Material for the task –
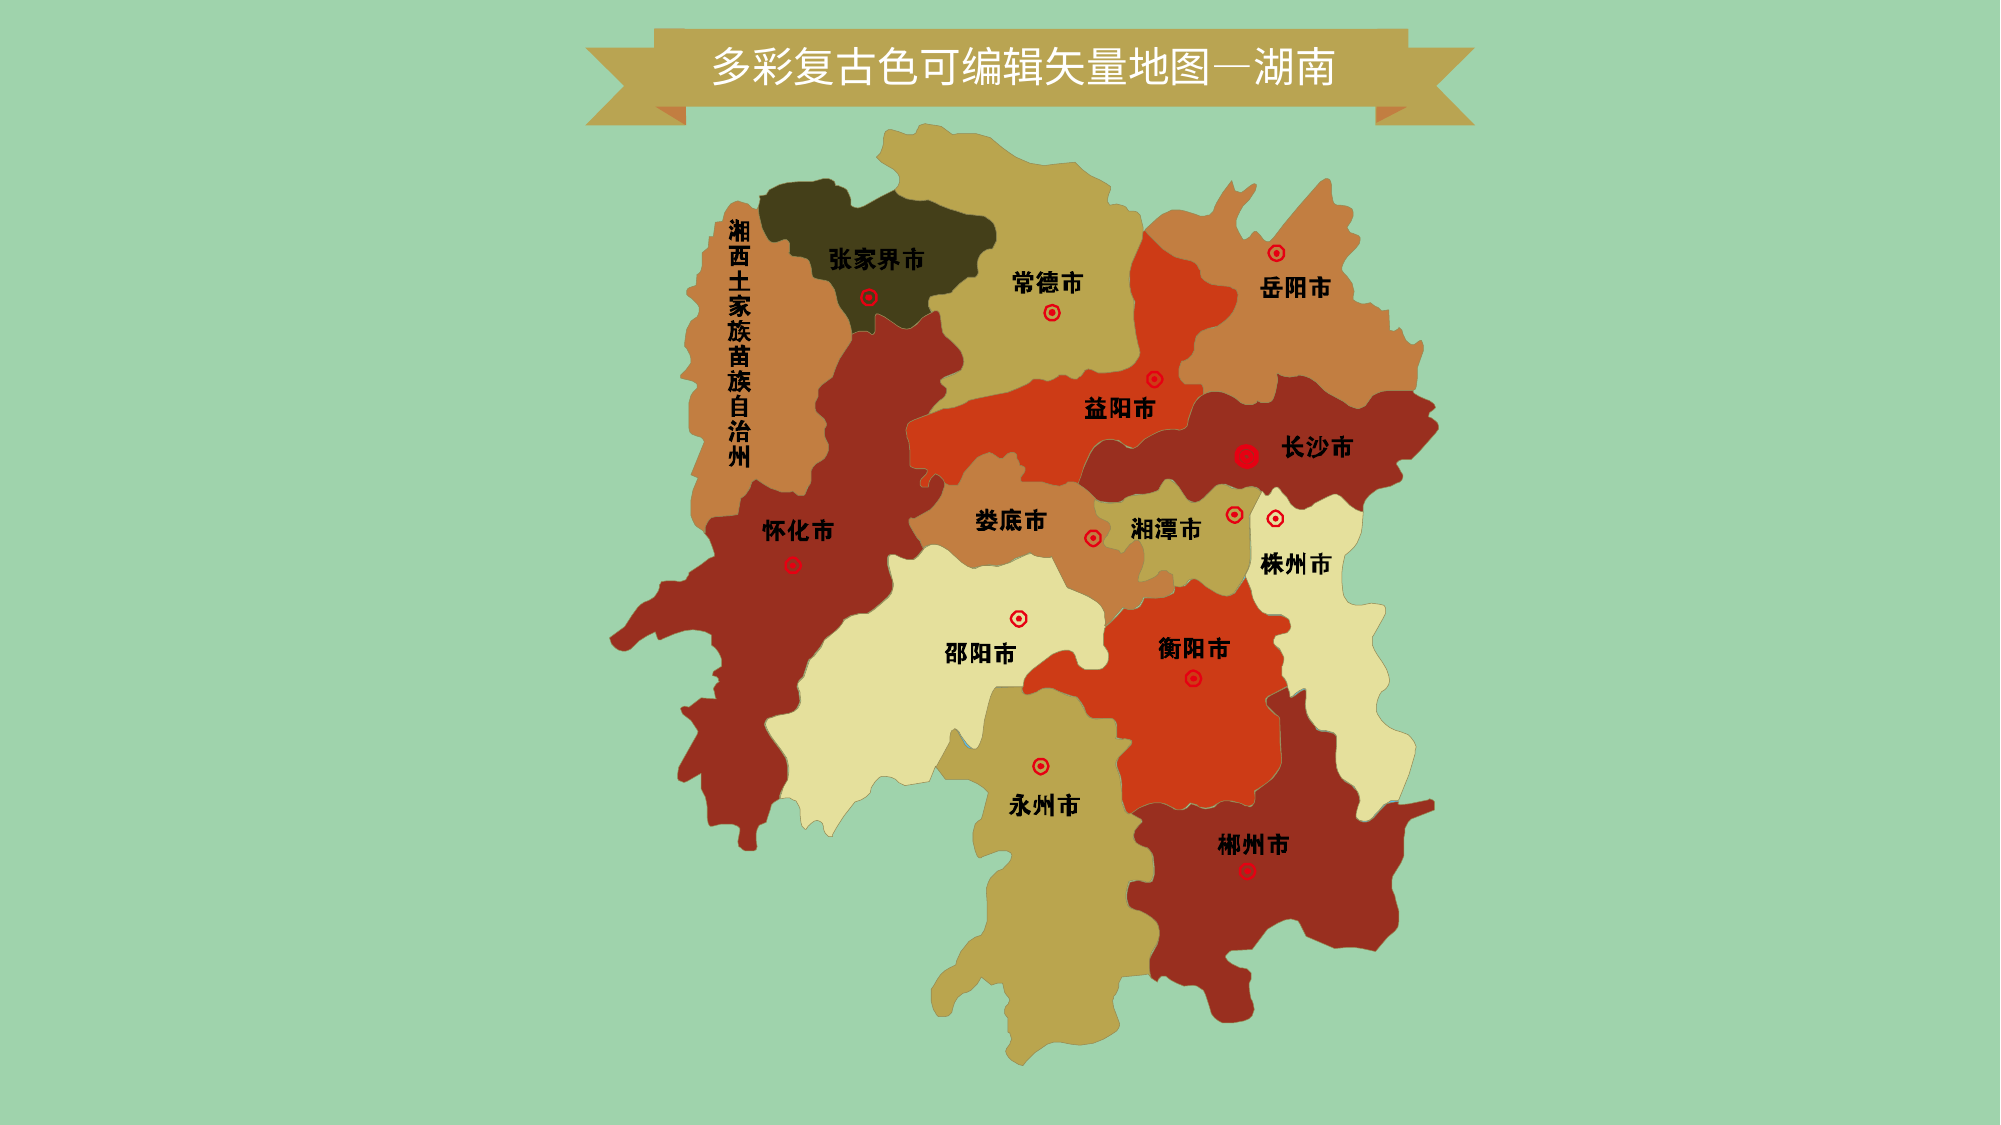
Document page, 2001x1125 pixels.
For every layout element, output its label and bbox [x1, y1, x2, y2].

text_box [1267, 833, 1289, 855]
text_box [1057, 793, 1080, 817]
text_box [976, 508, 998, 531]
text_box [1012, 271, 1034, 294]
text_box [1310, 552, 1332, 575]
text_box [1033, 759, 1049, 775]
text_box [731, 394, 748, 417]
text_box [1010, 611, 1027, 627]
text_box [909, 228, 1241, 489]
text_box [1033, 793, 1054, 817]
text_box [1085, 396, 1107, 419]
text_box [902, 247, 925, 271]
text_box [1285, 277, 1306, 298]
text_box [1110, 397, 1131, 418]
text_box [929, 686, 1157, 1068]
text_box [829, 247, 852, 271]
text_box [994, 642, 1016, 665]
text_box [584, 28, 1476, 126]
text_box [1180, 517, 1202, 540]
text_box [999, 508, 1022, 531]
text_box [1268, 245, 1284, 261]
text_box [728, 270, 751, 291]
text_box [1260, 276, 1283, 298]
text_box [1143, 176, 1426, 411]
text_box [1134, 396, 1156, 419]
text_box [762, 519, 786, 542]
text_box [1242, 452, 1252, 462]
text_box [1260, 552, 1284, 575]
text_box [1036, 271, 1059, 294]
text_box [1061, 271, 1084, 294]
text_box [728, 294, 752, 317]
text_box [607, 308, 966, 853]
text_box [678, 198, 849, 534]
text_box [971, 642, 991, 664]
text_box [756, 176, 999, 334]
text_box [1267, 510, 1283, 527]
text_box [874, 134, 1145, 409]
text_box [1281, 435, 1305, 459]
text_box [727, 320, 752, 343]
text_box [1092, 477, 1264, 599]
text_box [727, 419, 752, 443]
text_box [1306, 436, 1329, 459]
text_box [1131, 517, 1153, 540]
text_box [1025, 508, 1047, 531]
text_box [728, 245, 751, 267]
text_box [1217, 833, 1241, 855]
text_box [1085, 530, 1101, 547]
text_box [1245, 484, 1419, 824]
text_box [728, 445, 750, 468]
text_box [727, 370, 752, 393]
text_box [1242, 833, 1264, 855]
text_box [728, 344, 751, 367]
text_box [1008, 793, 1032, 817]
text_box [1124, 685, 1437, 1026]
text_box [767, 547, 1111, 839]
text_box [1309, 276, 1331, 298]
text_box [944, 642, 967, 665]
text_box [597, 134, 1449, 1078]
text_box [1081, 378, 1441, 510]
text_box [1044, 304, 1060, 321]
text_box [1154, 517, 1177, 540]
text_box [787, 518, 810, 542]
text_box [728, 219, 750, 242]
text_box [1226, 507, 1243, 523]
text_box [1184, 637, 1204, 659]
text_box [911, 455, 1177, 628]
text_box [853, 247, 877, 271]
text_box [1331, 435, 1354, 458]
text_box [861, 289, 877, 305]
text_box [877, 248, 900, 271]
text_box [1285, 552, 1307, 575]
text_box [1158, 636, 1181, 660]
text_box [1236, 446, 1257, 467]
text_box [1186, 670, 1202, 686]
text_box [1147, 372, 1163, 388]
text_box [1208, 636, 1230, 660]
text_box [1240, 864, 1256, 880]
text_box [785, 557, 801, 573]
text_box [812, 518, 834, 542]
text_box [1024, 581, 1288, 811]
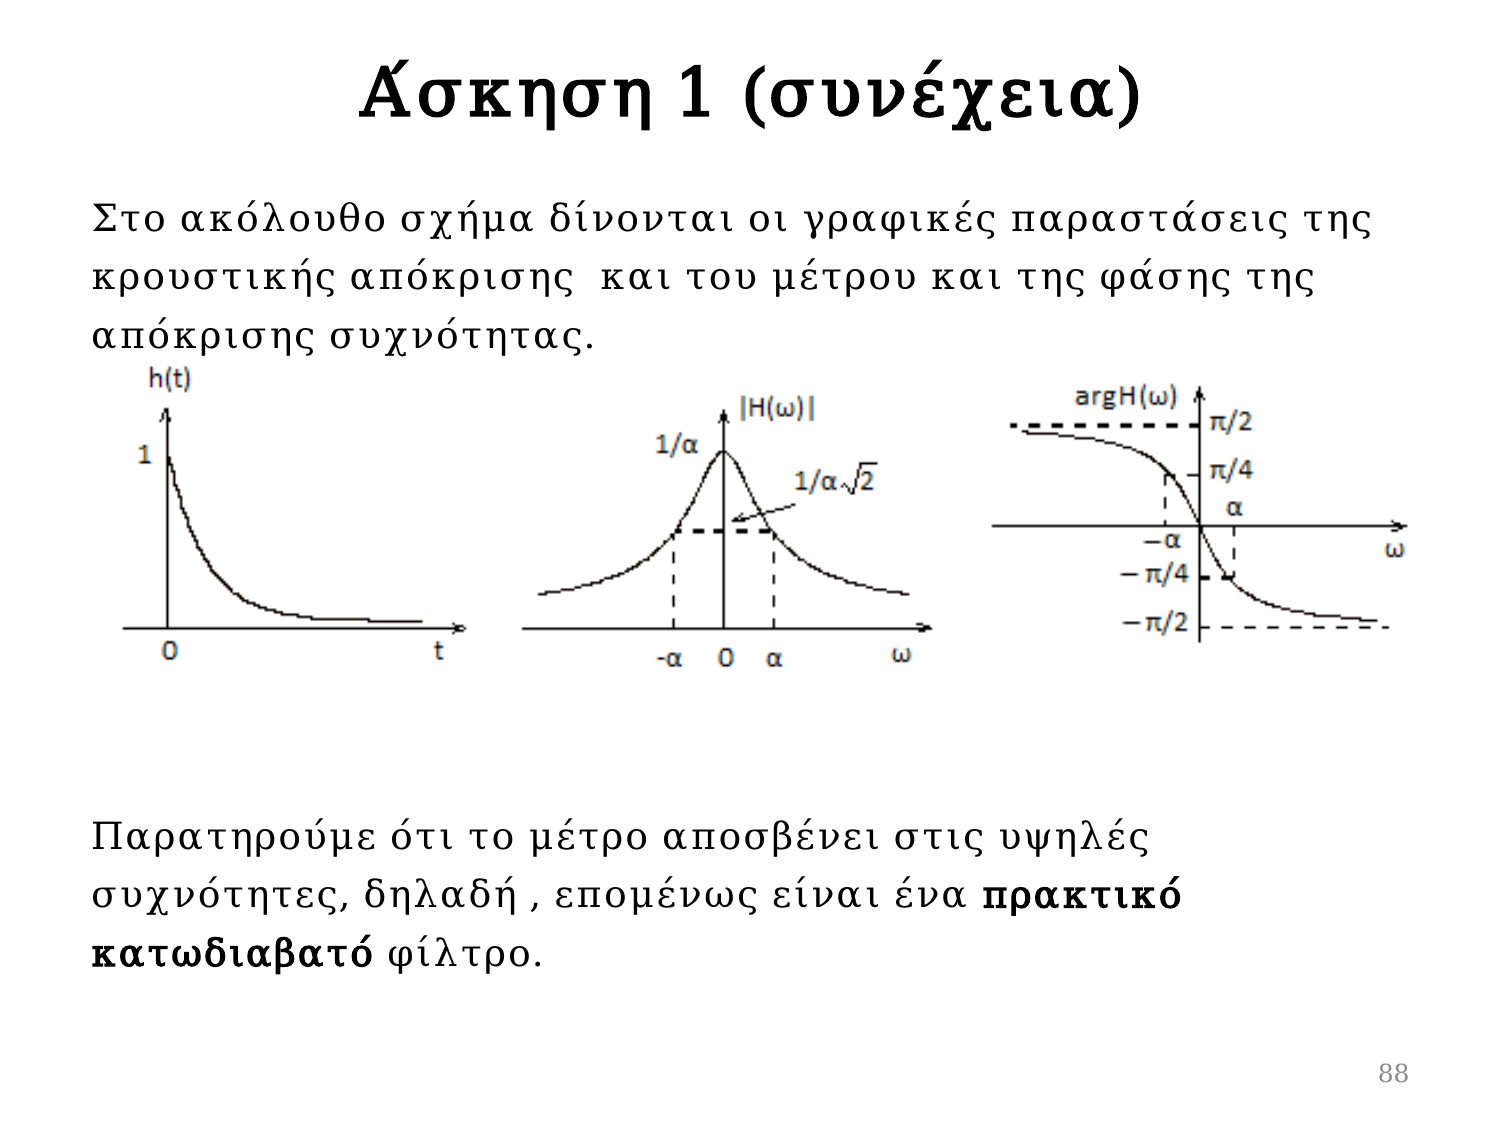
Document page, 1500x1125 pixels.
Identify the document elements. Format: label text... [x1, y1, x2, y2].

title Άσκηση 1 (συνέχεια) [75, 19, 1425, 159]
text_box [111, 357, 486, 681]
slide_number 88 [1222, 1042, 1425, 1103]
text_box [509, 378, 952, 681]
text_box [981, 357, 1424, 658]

Exercise prompt – Whenever a line above includes "page", copy it in full.

Answer space –
Document page, 2001x1125 pixels.
Document page, 1500x1125 pixels.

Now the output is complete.